Compared to the increase in circumference or diameter (which ranges from 25 to 220% [13, 55, 39, 73, 12, 25, 38, 48, 57, 74, 75]) changes
in axial length may be on the order of 300–500%, at least in the rat [13]. This elongation is structural rather than elastic, because it was measured under unstressed conditions. Viewed from a more integrated, three-dimensional perspective that considers the change in circumference and length (most studies focus on only the former), the extent of hypertrophy becomes even more pronounced. In terms of uterine vascular resistance (and, therefore, effect on blood flow), arterial circumferential vs. axial changes oppose each other as increases in lumen diameter decrease, while increases in length increase resistance. According to Poiseiulle’s Law, check details the relationship between lumen diameter and resistance is inverse and quadratic, while that of length to resistance selleck kinase inhibitor is proportional and linear. Hence, if a vessel doubles its diameter, it would have
to increase its length 16-fold to maintain the same blood flow resistance. Therefore, widening is a more powerful modulator of resistance and flow than lengthening. The internal milieu of pregnancy, which is characterized by high circulating levels of not only sex steroids but also of growth factors and other endocrine signals, may well stimulate uterine vascular remodeling. Studies of pseudopregnancy, in which mechanical stimulation leads to a pregnancy-like endocrine state in rodents, have shown that significant increases in uterine artery diameter do occur in mice during the first half of pregnancy, even without the presence of true implantation sites [82]. Maximal increases in arterial radius were observed on day 11, and were on the order
of 20–25%. This enlargement is significant but lags behind the 30–35% changes seen at the same time point in pregnant animals. Steroidal influences therefore likely contribute to arterial enlargement, especially during early- to mid-pregnancy. They may also augment the extent of the process through synergistic effects with other factors, such as shear IMP dehydrogenase stress [77, 87] or VEGF [76], although additional research is needed to better define the interactive aspects in the gestational setting.
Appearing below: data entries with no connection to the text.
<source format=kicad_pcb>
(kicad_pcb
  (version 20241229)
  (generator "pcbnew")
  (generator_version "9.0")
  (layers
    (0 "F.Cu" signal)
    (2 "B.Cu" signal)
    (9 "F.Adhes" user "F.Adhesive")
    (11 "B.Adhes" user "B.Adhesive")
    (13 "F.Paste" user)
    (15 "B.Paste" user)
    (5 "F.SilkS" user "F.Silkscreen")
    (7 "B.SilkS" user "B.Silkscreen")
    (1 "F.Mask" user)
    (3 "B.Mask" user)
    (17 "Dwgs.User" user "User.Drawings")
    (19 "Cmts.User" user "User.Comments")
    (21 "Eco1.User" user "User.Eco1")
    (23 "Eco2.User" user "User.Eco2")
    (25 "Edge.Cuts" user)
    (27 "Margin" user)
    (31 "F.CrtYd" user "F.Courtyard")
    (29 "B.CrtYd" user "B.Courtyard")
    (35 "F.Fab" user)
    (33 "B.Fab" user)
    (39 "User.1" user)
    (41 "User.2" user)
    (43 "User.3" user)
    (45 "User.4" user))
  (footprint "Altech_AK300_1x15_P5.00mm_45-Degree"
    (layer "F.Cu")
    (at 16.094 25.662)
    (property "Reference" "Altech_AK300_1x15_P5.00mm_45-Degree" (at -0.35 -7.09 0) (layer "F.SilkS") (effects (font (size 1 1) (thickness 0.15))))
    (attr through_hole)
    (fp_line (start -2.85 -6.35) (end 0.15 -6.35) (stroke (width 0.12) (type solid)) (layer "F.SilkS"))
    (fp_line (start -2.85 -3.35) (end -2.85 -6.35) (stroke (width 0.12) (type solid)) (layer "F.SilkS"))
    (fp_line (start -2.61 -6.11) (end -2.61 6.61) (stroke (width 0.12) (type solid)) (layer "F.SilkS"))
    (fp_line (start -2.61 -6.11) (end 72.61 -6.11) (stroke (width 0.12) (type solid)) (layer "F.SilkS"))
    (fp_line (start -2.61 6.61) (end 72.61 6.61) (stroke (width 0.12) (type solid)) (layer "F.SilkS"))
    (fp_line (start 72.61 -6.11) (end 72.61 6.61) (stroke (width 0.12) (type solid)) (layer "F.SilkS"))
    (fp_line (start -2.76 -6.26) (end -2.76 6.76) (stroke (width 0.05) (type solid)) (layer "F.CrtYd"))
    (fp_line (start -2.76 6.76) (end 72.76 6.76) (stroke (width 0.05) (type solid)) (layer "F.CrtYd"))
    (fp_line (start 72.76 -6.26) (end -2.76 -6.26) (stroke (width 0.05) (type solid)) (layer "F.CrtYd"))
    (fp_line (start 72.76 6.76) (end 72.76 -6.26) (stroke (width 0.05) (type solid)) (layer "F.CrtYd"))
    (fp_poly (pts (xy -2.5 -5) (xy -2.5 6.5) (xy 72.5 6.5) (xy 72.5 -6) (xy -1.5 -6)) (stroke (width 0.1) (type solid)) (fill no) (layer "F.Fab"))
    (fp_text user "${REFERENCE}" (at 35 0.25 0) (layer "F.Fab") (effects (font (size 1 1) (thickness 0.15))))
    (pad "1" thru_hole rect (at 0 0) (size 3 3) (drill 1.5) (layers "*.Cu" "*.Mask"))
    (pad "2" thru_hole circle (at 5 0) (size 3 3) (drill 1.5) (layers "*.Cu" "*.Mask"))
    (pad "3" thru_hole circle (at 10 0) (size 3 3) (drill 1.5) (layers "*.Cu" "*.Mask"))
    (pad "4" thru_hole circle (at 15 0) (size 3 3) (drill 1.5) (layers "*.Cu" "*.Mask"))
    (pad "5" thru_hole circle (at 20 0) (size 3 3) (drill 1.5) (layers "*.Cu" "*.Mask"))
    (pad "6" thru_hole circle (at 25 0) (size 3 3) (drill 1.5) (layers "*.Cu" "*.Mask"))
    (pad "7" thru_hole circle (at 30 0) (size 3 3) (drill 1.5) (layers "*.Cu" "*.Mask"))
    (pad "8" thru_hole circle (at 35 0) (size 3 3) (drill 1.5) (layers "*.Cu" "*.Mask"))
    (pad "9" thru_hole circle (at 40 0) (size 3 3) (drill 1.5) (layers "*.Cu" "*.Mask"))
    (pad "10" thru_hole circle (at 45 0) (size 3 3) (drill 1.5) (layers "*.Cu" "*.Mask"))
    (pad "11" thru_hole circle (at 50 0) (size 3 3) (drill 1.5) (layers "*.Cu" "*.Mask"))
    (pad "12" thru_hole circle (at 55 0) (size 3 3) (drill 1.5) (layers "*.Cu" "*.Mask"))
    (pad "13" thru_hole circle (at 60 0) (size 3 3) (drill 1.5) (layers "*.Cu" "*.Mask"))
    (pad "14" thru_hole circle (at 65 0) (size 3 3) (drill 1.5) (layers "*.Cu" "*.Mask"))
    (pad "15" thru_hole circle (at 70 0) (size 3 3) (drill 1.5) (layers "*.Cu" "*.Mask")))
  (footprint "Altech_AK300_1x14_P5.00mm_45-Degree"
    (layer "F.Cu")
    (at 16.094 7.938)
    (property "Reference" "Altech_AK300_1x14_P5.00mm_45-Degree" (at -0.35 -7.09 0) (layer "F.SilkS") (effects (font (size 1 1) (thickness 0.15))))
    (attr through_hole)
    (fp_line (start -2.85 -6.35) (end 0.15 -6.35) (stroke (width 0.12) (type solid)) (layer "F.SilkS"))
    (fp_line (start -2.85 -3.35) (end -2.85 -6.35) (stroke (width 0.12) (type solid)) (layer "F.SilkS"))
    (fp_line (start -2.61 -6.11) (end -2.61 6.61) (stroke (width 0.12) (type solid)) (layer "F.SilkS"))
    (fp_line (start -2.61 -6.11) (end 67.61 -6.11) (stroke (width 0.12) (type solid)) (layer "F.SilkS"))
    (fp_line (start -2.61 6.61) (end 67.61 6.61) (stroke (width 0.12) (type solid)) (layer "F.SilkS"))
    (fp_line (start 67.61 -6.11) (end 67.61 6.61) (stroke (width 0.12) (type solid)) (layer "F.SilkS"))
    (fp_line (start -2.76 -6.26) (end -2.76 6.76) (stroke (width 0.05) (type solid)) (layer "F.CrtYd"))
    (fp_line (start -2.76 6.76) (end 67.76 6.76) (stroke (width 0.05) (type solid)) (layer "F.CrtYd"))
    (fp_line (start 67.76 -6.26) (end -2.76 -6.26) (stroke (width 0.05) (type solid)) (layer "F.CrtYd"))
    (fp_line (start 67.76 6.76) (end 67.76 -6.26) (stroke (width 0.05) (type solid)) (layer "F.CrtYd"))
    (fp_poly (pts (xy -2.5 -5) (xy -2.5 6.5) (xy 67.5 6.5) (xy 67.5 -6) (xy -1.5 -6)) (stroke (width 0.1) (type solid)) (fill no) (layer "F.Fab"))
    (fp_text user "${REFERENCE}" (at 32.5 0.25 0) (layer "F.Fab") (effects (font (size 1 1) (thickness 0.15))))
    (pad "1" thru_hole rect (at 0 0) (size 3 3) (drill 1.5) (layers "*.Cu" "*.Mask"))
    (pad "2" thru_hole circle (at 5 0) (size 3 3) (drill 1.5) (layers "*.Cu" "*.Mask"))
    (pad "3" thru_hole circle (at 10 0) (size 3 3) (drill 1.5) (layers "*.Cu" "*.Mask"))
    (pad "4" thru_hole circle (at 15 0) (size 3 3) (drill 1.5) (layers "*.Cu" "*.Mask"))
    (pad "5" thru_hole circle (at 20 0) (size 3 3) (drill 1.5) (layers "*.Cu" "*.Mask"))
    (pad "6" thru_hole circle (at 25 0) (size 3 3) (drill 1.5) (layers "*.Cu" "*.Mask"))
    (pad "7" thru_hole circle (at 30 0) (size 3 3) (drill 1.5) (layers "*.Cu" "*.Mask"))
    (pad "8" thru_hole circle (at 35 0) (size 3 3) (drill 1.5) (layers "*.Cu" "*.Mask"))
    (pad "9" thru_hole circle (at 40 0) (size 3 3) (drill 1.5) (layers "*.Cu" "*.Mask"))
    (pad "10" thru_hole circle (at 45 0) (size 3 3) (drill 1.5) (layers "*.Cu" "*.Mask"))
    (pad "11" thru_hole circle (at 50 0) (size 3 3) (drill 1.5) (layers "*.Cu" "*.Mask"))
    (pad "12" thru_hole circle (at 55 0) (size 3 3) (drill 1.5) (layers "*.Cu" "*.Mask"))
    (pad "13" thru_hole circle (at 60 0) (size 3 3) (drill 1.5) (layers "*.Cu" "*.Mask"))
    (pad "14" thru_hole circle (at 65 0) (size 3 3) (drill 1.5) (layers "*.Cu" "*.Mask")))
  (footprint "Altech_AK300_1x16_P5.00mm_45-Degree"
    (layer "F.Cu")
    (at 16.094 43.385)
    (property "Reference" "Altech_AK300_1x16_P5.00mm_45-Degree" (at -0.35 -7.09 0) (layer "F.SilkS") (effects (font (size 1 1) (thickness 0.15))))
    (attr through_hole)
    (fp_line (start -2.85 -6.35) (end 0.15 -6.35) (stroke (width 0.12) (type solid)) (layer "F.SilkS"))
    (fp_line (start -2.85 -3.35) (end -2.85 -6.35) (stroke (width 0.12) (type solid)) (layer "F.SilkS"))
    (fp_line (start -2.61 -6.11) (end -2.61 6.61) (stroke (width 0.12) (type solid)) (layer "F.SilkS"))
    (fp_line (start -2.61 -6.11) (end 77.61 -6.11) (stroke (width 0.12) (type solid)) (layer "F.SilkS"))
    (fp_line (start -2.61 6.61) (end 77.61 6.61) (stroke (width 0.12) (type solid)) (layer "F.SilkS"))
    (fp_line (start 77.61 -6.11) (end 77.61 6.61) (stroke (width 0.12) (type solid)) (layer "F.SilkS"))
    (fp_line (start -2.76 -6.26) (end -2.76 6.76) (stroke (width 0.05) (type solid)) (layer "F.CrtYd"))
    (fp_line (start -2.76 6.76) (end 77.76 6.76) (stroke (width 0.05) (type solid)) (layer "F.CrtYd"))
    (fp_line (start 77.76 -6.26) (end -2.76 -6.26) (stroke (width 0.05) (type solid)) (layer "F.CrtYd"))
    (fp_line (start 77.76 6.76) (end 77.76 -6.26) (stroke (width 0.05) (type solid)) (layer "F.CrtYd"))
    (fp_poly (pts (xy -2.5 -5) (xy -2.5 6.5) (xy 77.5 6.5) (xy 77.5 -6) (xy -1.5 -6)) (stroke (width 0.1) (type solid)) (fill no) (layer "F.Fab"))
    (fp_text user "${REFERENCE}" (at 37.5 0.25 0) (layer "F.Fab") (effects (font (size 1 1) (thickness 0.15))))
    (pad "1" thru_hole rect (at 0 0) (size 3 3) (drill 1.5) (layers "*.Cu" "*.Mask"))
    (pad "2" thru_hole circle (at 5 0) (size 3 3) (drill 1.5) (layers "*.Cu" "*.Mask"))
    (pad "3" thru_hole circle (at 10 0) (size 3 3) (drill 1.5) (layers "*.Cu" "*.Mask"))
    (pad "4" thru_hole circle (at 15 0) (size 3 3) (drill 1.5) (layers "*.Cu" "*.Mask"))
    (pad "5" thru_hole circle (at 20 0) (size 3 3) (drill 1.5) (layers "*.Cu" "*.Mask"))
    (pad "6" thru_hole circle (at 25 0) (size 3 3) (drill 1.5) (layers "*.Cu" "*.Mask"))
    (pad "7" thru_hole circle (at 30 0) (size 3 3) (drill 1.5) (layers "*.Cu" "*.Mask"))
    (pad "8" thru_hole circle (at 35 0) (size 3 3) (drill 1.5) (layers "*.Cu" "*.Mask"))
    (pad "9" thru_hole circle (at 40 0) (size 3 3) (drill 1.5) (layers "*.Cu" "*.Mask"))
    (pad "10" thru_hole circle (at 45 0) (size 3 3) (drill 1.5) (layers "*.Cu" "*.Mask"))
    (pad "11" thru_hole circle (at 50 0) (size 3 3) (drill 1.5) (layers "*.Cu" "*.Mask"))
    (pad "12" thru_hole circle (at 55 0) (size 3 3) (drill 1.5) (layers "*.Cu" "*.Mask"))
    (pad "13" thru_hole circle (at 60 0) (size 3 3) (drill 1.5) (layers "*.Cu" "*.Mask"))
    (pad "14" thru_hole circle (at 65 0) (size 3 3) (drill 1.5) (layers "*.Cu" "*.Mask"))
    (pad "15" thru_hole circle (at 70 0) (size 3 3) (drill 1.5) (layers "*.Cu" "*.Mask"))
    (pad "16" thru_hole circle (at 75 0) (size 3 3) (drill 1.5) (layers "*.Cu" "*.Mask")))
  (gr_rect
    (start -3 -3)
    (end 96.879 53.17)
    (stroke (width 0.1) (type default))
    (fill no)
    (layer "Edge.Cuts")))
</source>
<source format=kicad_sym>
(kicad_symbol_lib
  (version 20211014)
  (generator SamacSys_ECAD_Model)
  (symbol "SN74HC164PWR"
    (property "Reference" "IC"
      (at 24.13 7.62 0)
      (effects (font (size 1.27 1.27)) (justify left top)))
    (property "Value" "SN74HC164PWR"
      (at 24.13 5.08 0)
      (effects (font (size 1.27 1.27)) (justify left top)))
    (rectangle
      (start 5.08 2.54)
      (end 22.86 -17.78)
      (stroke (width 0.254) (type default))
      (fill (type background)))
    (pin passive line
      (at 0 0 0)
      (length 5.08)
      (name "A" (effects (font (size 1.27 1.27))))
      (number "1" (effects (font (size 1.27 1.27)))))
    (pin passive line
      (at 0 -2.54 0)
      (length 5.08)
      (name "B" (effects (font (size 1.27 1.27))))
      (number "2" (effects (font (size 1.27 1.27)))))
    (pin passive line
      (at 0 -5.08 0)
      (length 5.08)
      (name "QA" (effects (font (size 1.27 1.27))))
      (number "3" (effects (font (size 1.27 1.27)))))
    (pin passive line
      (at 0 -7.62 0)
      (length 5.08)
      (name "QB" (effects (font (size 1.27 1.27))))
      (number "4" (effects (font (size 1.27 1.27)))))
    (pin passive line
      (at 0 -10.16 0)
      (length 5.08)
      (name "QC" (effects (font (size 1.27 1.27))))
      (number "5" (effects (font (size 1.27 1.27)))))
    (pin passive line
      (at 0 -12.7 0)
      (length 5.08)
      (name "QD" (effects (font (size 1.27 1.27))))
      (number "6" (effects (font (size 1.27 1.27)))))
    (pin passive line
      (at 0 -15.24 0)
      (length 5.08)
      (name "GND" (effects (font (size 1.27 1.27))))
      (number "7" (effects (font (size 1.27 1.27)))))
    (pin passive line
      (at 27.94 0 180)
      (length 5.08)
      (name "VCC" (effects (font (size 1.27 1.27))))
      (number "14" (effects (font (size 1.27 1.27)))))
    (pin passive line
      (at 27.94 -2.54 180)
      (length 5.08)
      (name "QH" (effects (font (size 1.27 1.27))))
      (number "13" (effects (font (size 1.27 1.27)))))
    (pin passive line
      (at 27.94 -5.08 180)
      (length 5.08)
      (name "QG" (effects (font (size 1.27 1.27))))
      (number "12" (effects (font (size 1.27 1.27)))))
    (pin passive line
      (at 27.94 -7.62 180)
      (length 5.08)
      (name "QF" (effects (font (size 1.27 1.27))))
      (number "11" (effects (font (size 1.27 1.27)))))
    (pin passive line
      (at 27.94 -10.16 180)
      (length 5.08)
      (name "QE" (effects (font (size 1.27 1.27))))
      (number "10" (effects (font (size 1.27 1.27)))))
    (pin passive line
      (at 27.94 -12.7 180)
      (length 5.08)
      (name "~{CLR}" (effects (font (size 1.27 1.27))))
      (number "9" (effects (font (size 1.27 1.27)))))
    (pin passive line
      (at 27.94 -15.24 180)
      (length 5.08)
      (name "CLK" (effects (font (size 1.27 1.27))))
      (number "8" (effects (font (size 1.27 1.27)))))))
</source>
In rats, if implantation is restricted to one uterine horn (rodents usually have two identical horns, making this an ideal experimental model), the majority of the remodeling occurs only in the “pregnant” horn [22], indicating that local rather than systemic factors are paramount. Parenthetically, rodents also maintain normal fecundity by increasing the number of implantation sites from 6 or 7 to 12–14, a number that is similar to that typically present in both horns in a control animal. The stark difference in the extent of remodeling in the implanted vs.